Work to complete –
Copy out the passage on childbirth imagery in Friday the 13th word for word, in full.

Document extract –
────────────────────

In the case of Friday the 13th, childbirth is only hinted at, but its corresponding sequence is the best-remembered (if least understood) of the entire film. After beheading the murderous Mrs. Voorhees and escaping onto the lake in a boat, Alice (Adrienne King), awakens the following morning to a beautiful sight: the lake at dawn, the trees filled with color, and her rescuers (the patriarchal police force) waiting for her on the shore. However, as order seems restored, she is attacked from behind when Jason, the long-dead inhabitant of the lake, emerges from the water to pull Alice down with him. Jason, as presented in the film, is a hairless man-child, covered in placenta-like mud, who bursts forth from a watery womb after a night of sexually oriented deaths via phallic objects. (While Friday the 13th went on to spawn ten sequels, most dropped the notion of the Monstrous Feminine in favor of Jason’s redundant exploits as a one-dimensional killer. Friday the 13th Part 2 was the only film in the series to continue the original’s motif, presenting us with Jason as a “mama’s boy” who has kept his mother’s head and clothing in an abandoned cabin, to whom he brings his victims to make his mother proud.) Following this emergence, Jason is reborn to continue his mother’s work, but is incomplete in development, trapped in a perpetual Semiotic phase without a father figure to lead him toward the Symbolic. In effect, he becomes the mother, carrying on with the process of castration. It’s interesting to note that this bond is hinted at earlier in Friday the 13th, when Mrs. Voorhees actually holds conversations with Jason, speaking in both voices. One can further the argument that he is reborn at the end of the film by implying that this repeated dialogue exchange represents the singular bond between a pregnant mother and her unborn fetus.

────────────────────

Dataset excerpt:
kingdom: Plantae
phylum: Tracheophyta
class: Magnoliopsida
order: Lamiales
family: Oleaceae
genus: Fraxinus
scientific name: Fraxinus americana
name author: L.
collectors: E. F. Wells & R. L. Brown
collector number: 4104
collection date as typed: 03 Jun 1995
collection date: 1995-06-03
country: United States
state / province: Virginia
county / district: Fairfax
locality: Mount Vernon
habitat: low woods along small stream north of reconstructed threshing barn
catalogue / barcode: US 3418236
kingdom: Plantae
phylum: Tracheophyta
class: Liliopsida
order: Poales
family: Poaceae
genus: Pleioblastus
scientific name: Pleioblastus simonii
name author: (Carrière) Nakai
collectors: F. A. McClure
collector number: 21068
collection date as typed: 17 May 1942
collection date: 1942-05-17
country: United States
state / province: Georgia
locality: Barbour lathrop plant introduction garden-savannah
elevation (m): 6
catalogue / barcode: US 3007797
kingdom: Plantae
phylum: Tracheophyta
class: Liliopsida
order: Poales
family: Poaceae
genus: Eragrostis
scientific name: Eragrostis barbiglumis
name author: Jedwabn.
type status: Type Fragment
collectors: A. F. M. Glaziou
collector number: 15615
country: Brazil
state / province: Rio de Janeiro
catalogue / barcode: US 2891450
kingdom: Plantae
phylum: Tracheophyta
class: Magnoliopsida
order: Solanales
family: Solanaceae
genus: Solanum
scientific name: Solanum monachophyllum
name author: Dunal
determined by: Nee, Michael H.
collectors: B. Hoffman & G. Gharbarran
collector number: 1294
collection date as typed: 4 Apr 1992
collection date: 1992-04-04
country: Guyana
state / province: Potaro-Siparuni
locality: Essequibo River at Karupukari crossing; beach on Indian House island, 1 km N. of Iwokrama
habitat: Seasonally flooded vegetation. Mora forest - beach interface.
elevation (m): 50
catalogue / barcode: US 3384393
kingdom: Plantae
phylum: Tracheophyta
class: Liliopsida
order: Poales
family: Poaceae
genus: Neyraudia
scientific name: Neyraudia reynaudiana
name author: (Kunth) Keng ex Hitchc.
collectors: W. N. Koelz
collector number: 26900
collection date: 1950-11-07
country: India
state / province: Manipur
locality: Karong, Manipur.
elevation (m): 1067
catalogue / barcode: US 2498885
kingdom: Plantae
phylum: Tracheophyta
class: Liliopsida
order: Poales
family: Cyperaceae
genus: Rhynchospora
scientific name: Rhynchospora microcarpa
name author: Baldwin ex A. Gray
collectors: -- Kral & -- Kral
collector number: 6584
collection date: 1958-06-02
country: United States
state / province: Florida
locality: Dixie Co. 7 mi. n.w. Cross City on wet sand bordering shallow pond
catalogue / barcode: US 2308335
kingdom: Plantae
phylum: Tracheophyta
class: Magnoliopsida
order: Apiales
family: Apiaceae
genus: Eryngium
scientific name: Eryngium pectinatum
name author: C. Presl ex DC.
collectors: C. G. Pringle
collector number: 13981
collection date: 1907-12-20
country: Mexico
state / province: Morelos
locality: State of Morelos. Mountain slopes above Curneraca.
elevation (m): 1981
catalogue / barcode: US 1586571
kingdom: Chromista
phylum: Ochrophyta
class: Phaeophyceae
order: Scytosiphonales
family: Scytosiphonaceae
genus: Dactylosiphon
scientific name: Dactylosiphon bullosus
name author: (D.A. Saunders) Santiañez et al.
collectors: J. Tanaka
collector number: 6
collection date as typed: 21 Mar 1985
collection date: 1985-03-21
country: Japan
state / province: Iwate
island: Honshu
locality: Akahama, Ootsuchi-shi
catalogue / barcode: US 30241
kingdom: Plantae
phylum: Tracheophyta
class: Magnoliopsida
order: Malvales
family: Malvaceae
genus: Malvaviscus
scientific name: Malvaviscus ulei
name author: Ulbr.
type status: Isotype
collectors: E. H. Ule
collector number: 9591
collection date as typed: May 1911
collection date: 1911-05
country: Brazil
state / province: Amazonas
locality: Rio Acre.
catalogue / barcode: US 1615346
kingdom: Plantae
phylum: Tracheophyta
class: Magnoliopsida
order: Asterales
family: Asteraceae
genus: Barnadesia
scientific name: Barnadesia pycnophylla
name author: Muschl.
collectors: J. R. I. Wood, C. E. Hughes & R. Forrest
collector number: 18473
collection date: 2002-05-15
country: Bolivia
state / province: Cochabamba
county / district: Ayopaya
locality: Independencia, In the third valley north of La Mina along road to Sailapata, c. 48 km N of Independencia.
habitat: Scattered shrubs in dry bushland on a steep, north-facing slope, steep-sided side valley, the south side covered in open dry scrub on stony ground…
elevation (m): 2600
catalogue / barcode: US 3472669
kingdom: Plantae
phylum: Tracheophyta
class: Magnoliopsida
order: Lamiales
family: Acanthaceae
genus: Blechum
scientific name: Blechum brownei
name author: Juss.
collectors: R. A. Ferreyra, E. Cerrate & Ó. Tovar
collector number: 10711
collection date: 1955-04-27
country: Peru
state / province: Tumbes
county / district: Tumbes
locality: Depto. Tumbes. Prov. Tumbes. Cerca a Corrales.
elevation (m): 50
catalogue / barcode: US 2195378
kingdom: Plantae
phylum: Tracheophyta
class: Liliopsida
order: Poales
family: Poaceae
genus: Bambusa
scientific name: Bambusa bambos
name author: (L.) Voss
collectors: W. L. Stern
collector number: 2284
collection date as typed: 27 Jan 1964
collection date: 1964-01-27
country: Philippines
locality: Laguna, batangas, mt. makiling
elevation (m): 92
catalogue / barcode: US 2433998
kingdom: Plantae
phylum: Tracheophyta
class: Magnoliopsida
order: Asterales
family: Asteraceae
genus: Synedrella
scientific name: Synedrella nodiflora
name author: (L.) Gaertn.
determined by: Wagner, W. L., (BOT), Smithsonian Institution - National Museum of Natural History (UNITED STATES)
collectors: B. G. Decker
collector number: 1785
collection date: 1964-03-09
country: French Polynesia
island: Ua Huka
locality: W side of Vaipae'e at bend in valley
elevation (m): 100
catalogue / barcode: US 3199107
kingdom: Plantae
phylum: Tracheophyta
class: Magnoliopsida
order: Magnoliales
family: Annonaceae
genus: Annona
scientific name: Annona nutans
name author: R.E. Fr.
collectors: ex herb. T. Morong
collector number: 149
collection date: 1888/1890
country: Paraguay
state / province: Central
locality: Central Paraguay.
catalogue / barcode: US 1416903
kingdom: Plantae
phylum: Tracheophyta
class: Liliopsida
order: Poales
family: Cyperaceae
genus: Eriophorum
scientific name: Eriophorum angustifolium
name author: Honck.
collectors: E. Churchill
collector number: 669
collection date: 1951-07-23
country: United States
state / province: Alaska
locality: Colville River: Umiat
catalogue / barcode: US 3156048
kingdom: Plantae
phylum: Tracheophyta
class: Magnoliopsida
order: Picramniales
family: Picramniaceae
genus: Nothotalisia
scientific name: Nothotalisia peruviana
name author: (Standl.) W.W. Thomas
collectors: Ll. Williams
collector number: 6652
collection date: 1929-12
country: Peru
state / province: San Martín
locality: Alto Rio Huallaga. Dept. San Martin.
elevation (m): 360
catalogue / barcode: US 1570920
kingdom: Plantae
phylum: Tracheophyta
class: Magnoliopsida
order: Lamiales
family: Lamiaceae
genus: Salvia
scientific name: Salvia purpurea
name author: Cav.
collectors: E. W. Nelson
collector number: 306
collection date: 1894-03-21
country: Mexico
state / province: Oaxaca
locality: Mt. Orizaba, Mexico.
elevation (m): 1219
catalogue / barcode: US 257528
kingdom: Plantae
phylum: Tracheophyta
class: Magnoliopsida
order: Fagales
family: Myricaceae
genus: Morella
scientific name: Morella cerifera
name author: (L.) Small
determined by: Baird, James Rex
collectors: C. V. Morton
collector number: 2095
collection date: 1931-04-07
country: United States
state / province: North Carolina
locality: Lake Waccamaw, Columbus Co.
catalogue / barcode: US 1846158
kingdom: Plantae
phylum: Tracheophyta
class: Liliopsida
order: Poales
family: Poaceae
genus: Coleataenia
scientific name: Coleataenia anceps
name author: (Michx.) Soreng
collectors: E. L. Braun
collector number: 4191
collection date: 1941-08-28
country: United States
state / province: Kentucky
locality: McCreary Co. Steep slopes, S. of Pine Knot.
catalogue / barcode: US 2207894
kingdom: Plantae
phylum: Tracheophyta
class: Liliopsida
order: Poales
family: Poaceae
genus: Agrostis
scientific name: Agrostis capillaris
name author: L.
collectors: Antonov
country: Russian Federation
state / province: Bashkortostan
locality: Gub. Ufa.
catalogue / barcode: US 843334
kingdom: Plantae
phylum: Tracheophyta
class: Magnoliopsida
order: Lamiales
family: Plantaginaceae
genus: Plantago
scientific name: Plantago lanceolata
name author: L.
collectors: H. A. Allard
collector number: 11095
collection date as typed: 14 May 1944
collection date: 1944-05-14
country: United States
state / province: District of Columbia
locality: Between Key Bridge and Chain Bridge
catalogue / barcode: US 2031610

────────────────────

Exercise output –
In the case of Friday the 13th, childbirth is only hinted at, but its corresponding sequence is the best-remembered (if least understood) of the entire film. After beheading the murderous Mrs. Voorhees and escaping onto the lake in a boat, Alice (Adrienne King), awakens the following morning to a beautiful sight: the lake at dawn, the trees filled with color, and her rescuers (the patriarchal police force) waiting for her on the shore. However, as order seems restored, she is attacked from behind when Jason, the long-dead inhabitant of the lake, emerges from the water to pull Alice down with him. Jason, as presented in the film, is a hairless man-child, covered in placenta-like mud, who bursts forth from a watery womb after a night of sexually oriented deaths via phallic objects. (While Friday the 13th went on to spawn ten sequels, most dropped the notion of the Monstrous Feminine in favor of Jason’s redundant exploits as a one-dimensional killer. Friday the 13th Part 2 was the only film in the series to continue the original’s motif, presenting us with Jason as a “mama’s boy” who has kept his mother’s head and clothing in an abandoned cabin, to whom he brings his victims to make his mother proud.) Following this emergence, Jason is reborn to continue his mother’s work, but is incomplete in development, trapped in a perpetual Semiotic phase without a father figure to lead him toward the Symbolic. In effect, he becomes the mother, carrying on with the process of castration. It’s interesting to note that this bond is hinted at earlier in Friday the 13th, when Mrs. Voorhees actually holds conversations with Jason, speaking in both voices. One can further the argument that he is reborn at the end of the film by implying that this repeated dialogue exchange represents the singular bond between a pregnant mother and her unborn fetus.